We like to think that all threats come from the outside, that the people who want to perform malice upon us or our organizations are total strangers. Unfortunately, that is just not the case. An uncomfortable statistic comes from the FBI. According to 2011 homicide data, 54.3% of murder victims were killed by someone they knew. On top of that, nearly 25% were killed by a family member. These statistics show that who you know can potentially hurt you.
It is the same story when it comes to cybersecurity incidents. A recent McKinsey study shows that 50% of all breaches involve insider threats. A 2021 Forrester study showed that number at 58%. Gartner says that insider threats enable as much as 75% of all data breaches. An insider threat actor could be anyone from an employee or contractor to a custodian or repair person. We might not want to view these people in that light, but anyone that has approved access to your organization, whether it be physical or virtual, stands as a possible contributor to a security incident. The inconvenient truth is that Insider threats are a more serious threat than you might think.
You Need a Plan
While many cybersecurity incidents can be attributed to insider threats, it does not always mean that these threats are always of malevolent intentions. While there are certainly malicious acts of theft, sabotage, fraud, or espionage that can be conducted by those within any organization, incidents can be induced by simple negligence as well. Examples can include the accidental deletion of critical data, a server misconfiguration that becomes exploitable, or a simple misunderstanding of a technology concerning possible threats.
Regardless of motive, every organization needs an insider threat program to prevent these threats from happening. That begins by engaging your top-level executives and attaining their commitment to the endeavor. An insider threat program that is prioritized and supported by upper management will increase the credibility and sustainability of the program and warrant the allocation of attention and resources to ensure its completion.
Start with a Risk Assessment
You cannot create a protection plan unless you first know the risks you are dealing with. A risk assessment will help you identify areas that may be at risk of an insider threat due to things such as weak access controls, inadequate monitoring, or insufficient security policies. By understanding your most serious risk areas, you can better prioritize your resource allocations and security efforts. Once your risk assessment is complete, you can go about defining the goals and objectives you want your program to achieve.
Establish a Dedicated Team
Your typical inside threat actor is not a hacker. They probably don’t work in or have any connection to internal IT. That is one reason why the creation and implementation of an insider threat program should involve more than just IT personnel. You should establish a cross-functional team of individuals with different perspectives, skills, and expertise. The team should include representatives from departments such as IT, security, legal, human resources, and risk management. For instance, HR should compose a termination process for those that participate in inside threat behavior. The integration of different departmental team members will help better communicate and implement the plan across the organization.
Physical Security and Training
Physical security sometimes gets ignored in cybersecurity discussions as it plays little role in stopping external threat actors.
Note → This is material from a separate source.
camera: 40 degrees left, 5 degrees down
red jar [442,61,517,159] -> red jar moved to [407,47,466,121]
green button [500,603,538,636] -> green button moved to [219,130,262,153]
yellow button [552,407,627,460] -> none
You might have the best remote access systems in the world, but they might not stop an insider from walking into a data center and introducing a malicious script using a thumb drive. This is where security controls such as access badges, biometric authentication, key cards, or man traps come into play. Security controls such as these can ensure that only authorized individuals can enter restricted areas.
Remember that words can have different meanings. Perimeter security as it relates to external threat actors often refers to firewalls and intrusion detection systems. In terms of physical security, perimeter security includes basic things such as a fence, barrier, or security patrol. Video surveillance plays a critical role in monitoring and recording all the various activities within your organization. In some cases, alarm systems should be implemented to alert security personnel or law enforcement of a physical security breach.
Organizations have begun to recognize the importance of security awareness training for their employees. Often this includes educating them about phishing attacks and how to identify them. Training should also include bolstering the awareness of your employee’s physical environment as well. Train them to challenge someone they don’t think should be in a restricted area or report unusual activity.
Insider Threat Tools and Controls
While many of your security controls and tools can be effectively utilized to counter both outside and inside threats, some tools are targeted more towards one or the other. Data loss prevention (DLP) tools can ensure that inside users cannot copy/paste sensitive data or attach a financial document to an email. A DLP solution will not only prevent intentional data exfiltration but also stop the sharing of sensitive data due to a lack of awareness. User behavior and entity analytics (UEBA) uses AI to monitor user behavior and detect anomalies. Whatever tools you use, they must be utilized 24/7 because just like external hackers, insiders will typically perform their threatful actions during times when minimal personnel are present.
Don’t Forget the Backup
Finally, there is that last line of defense, the backup. The backup is the get-out-of-jail card that you turn to when your protection measures failed to work. Whether someone purposely destroyed proprietary data, or someone accidentally deleted an important file, the backup is the magic that brings deleted or damaged data back to life quickly. In addition to a backup system, you need documented data retention policies. These policies will vary by data category.
There is never time to take a breather when it comes to cybersecurity. The moment you do is the moment you become the most vulnerable. Your business can be threatened by strangers you have never met, or counterparts you encounter every day. Having a clearly defined threat program in place makes it a lot easier to systematically protect your assets from both foe and friendly fire.